- _WRITTEN TASK_
Omit all images. Write out the rest of the material exactly.
[Begin RECORDS PROVIDED]
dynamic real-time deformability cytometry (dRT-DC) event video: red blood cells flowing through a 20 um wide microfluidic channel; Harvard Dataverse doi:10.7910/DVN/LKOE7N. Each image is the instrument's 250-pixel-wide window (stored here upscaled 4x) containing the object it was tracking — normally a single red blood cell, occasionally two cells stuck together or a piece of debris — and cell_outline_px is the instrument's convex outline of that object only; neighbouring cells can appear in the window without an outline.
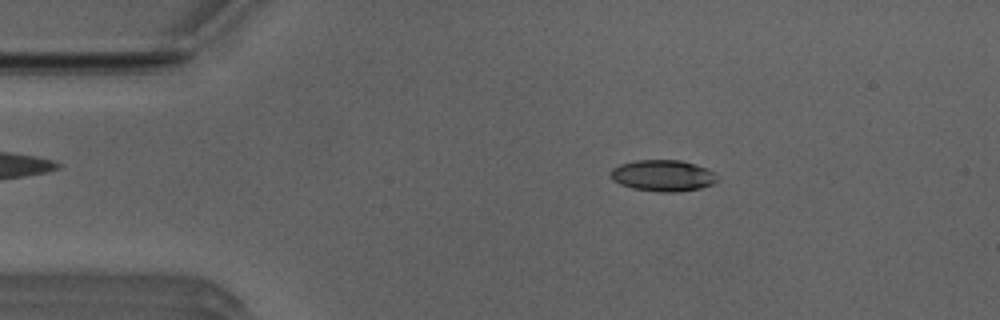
{"species": "Egyptian fruit bat (a non-hibernating species)", "species_latin": "Rousettus aegyptiacus", "temperature_condition": "room temperature", "stored_images_in_passage": 50, "camera_frame_rate_fps": 3000, "um_per_image_px": 0.085, "animal": {"sex": "male"}, "frame": {"image": 1, "passage_image": 8, "time_ms": 2.333, "image_size_px": [1000, 320], "cell_outline_px": [[716, 180], [712, 184], [700, 188], [676, 192], [660, 192], [632, 188], [620, 184], [612, 180], [608, 172], [612, 168], [620, 164], [636, 160], [680, 160], [696, 164], [712, 172], [716, 176]], "centroid_in_image_um": [56.28, 14.92], "position_along_channel_um": 28.7, "area_um2": 19.42}}
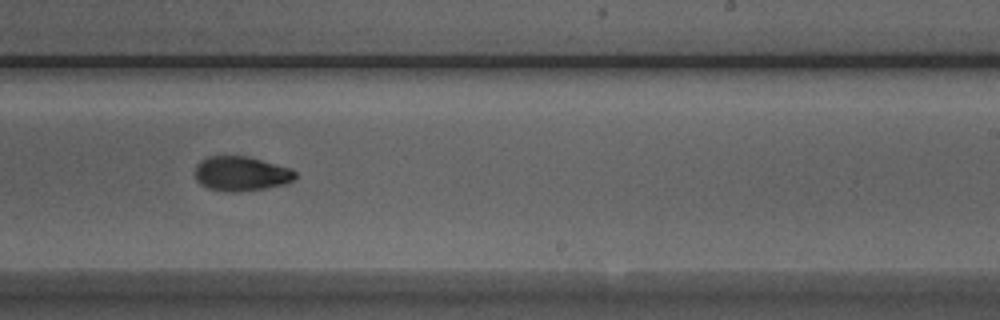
{"frame": {"image": 2, "passage_image": 30, "time_ms": 9.667, "image_size_px": [1000, 320], "cell_outline_px": [[296, 176], [288, 184], [264, 188], [236, 192], [224, 192], [208, 188], [200, 184], [196, 180], [196, 164], [200, 160], [208, 156], [248, 156], [292, 168], [296, 172]], "centroid_in_image_um": [20.5, 14.76], "position_along_channel_um": 268.5, "area_um2": 20.4}}
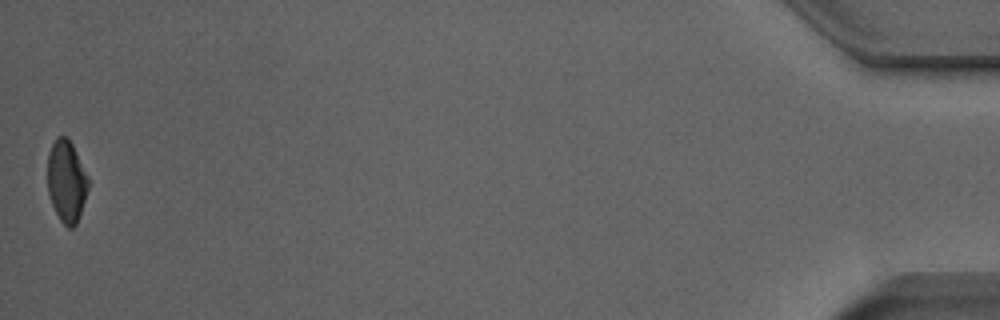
{"frame": {"image": 3, "passage_image": 50, "time_ms": 16.333, "image_size_px": [1000, 320], "cell_outline_px": [[88, 188], [76, 224], [72, 228], [68, 228], [60, 220], [52, 204], [48, 192], [48, 152], [56, 136], [64, 136], [72, 144], [88, 176]], "centroid_in_image_um": [5.64, 15.39], "position_along_channel_um": 429.6, "area_um2": 19.13}, "authors_computed_cell_mechanics": {"area_um2": 20.0277, "velocity_mm_per_s": 3.9687, "shape_relaxation_time_tau1_ms": 3.7714, "shape_relaxation_time_tau2_ms": 6.0737, "deformation_change_tau1": 0.1431, "deformation_change_tau2": 0.0982}}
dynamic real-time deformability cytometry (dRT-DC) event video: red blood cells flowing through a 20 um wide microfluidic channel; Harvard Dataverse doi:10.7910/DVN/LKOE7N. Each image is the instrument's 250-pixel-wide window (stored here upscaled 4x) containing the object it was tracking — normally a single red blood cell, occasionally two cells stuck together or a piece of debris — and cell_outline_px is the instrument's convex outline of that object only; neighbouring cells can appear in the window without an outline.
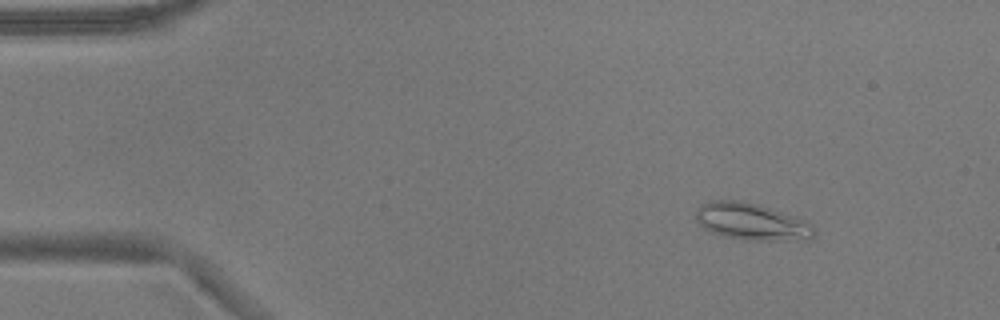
{"species": "common noctule bat (a hibernating species)", "species_latin": "Nyctalus noctula", "temperature_condition": "warm", "stored_images_in_passage": 49, "camera_frame_rate_fps": 3000, "um_per_image_px": 0.085, "animal": {"sex": "male", "body_mass_g": 17.9}, "frame": {"image": 1, "passage_image": 3, "time_ms": 0.667, "image_size_px": [1000, 320], "cell_outline_px": [[812, 236], [808, 240], [740, 240], [724, 236], [712, 232], [704, 228], [696, 220], [696, 208], [712, 200], [740, 200], [760, 204], [804, 220], [812, 224]], "centroid_in_image_um": [63.85, 18.84], "position_along_channel_um": 21.1, "area_um2": 25.37}}
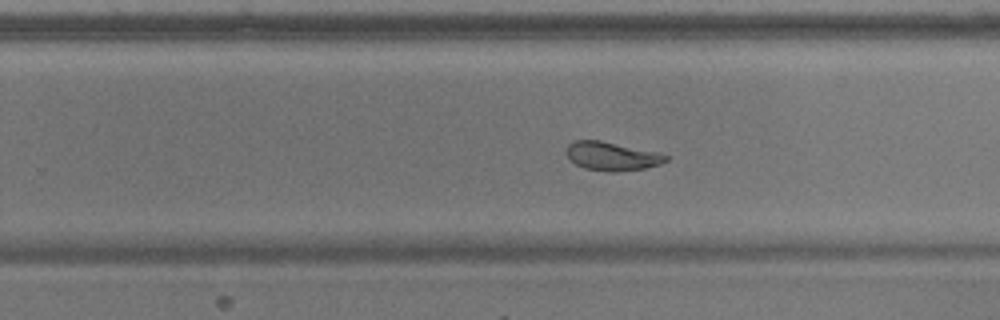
{"frame": {"image": 2, "passage_image": 30, "time_ms": 9.667, "image_size_px": [1000, 320], "cell_outline_px": [[668, 160], [660, 164], [644, 168], [616, 172], [612, 172], [584, 168], [568, 160], [564, 152], [568, 144], [576, 140], [600, 140], [656, 152], [668, 156]], "centroid_in_image_um": [51.94, 13.27], "position_along_channel_um": 277.9, "area_um2": 16.59}}
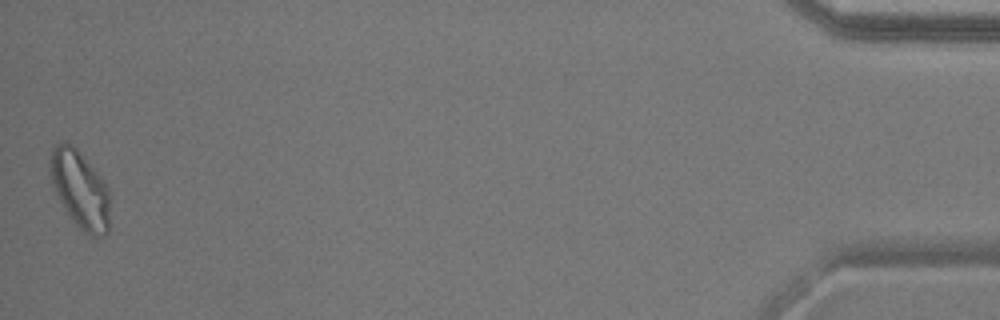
{"frame": {"image": 3, "passage_image": 49, "time_ms": 16.0, "image_size_px": [1000, 320], "cell_outline_px": [[108, 232], [104, 236], [92, 236], [84, 232], [76, 224], [52, 188], [48, 168], [48, 164], [52, 148], [56, 144], [64, 140], [68, 140], [76, 148], [104, 180], [108, 188]], "centroid_in_image_um": [6.76, 16.04], "position_along_channel_um": 428.4, "area_um2": 26.99}, "authors_computed_cell_mechanics": {"area_um2": 19.7098, "velocity_mm_per_s": 3.7977, "shape_relaxation_time_tau1_ms": null, "shape_relaxation_time_tau2_ms": 1.9758, "deformation_change_tau1": null, "deformation_change_tau2": 0.0677}}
[End RECORDS PROVIDED]
- _RESPONSE_
dynamic real-time deformability cytometry (dRT-DC) event video: red blood cells flowing through a 20 um wide microfluidic channel; Harvard Dataverse doi:10.7910/DVN/LKOE7N. Each image is the instrument's 250-pixel-wide window (stored here upscaled 4x) containing the object it was tracking — normally a single red blood cell, occasionally two cells stuck together or a piece of debris — and cell_outline_px is the instrument's convex outline of that object only; neighbouring cells can appear in the window without an outline.
{"species": "Egyptian fruit bat (a non-hibernating species)", "species_latin": "Rousettus aegyptiacus", "temperature_condition": "room temperature", "stored_images_in_passage": 50, "camera_frame_rate_fps": 3000, "um_per_image_px": 0.085, "animal": {"sex": "male"}, "frame": {"image": 1, "passage_image": 8, "time_ms": 2.333, "image_size_px": [1000, 320], "cell_outline_px": [[716, 180], [712, 184], [700, 188], [676, 192], [660, 192], [632, 188], [620, 184], [612, 180], [608, 172], [612, 168], [620, 164], [636, 160], [680, 160], [696, 164], [712, 172], [716, 176]], "centroid_in_image_um": [56.28, 14.92], "position_along_channel_um": 28.7, "area_um2": 19.42}}
{"frame": {"image": 2, "passage_image": 30, "time_ms": 9.667, "image_size_px": [1000, 320], "cell_outline_px": [[296, 176], [288, 184], [264, 188], [236, 192], [224, 192], [208, 188], [200, 184], [196, 180], [196, 164], [200, 160], [208, 156], [248, 156], [292, 168], [296, 172]], "centroid_in_image_um": [20.5, 14.76], "position_along_channel_um": 268.5, "area_um2": 20.4}}
{"frame": {"image": 3, "passage_image": 50, "time_ms": 16.333, "image_size_px": [1000, 320], "cell_outline_px": [[88, 188], [76, 224], [72, 228], [68, 228], [60, 220], [52, 204], [48, 192], [48, 152], [56, 136], [64, 136], [72, 144], [88, 176]], "centroid_in_image_um": [5.64, 15.39], "position_along_channel_um": 429.6, "area_um2": 19.13}, "authors_computed_cell_mechanics": {"area_um2": 20.0277, "velocity_mm_per_s": 3.9687, "shape_relaxation_time_tau1_ms": 3.7714, "shape_relaxation_time_tau2_ms": 6.0737, "deformation_change_tau1": 0.1431, "deformation_change_tau2": 0.0982}}
dynamic real-time deformability cytometry (dRT-DC) event video: red blood cells flowing through a 20 um wide microfluidic channel; Harvard Dataverse doi:10.7910/DVN/LKOE7N. Each image is the instrument's 250-pixel-wide window (stored here upscaled 4x) containing the object it was tracking — normally a single red blood cell, occasionally two cells stuck together or a piece of debris — and cell_outline_px is the instrument's convex outline of that object only; neighbouring cells can appear in the window without an outline.
{"species": "common noctule bat (a hibernating species)", "species_latin": "Nyctalus noctula", "temperature_condition": "warm", "stored_images_in_passage": 49, "camera_frame_rate_fps": 3000, "um_per_image_px": 0.085, "animal": {"sex": "male", "body_mass_g": 17.9}, "frame": {"image": 1, "passage_image": 3, "time_ms": 0.667, "image_size_px": [1000, 320], "cell_outline_px": [[812, 236], [808, 240], [740, 240], [724, 236], [712, 232], [704, 228], [696, 220], [696, 208], [712, 200], [740, 200], [760, 204], [804, 220], [812, 224]], "centroid_in_image_um": [63.85, 18.84], "position_along_channel_um": 21.1, "area_um2": 25.37}}
{"frame": {"image": 2, "passage_image": 30, "time_ms": 9.667, "image_size_px": [1000, 320], "cell_outline_px": [[668, 160], [660, 164], [644, 168], [616, 172], [612, 172], [584, 168], [568, 160], [564, 152], [568, 144], [576, 140], [600, 140], [656, 152], [668, 156]], "centroid_in_image_um": [51.94, 13.27], "position_along_channel_um": 277.9, "area_um2": 16.59}}
{"frame": {"image": 3, "passage_image": 49, "time_ms": 16.0, "image_size_px": [1000, 320], "cell_outline_px": [[108, 232], [104, 236], [92, 236], [84, 232], [76, 224], [52, 188], [48, 168], [48, 164], [52, 148], [56, 144], [64, 140], [68, 140], [76, 148], [104, 180], [108, 188]], "centroid_in_image_um": [6.76, 16.04], "position_along_channel_um": 428.4, "area_um2": 26.99}, "authors_computed_cell_mechanics": {"area_um2": 19.7098, "velocity_mm_per_s": 3.7977, "shape_relaxation_time_tau1_ms": null, "shape_relaxation_time_tau2_ms": 1.9758, "deformation_change_tau1": null, "deformation_change_tau2": 0.0677}}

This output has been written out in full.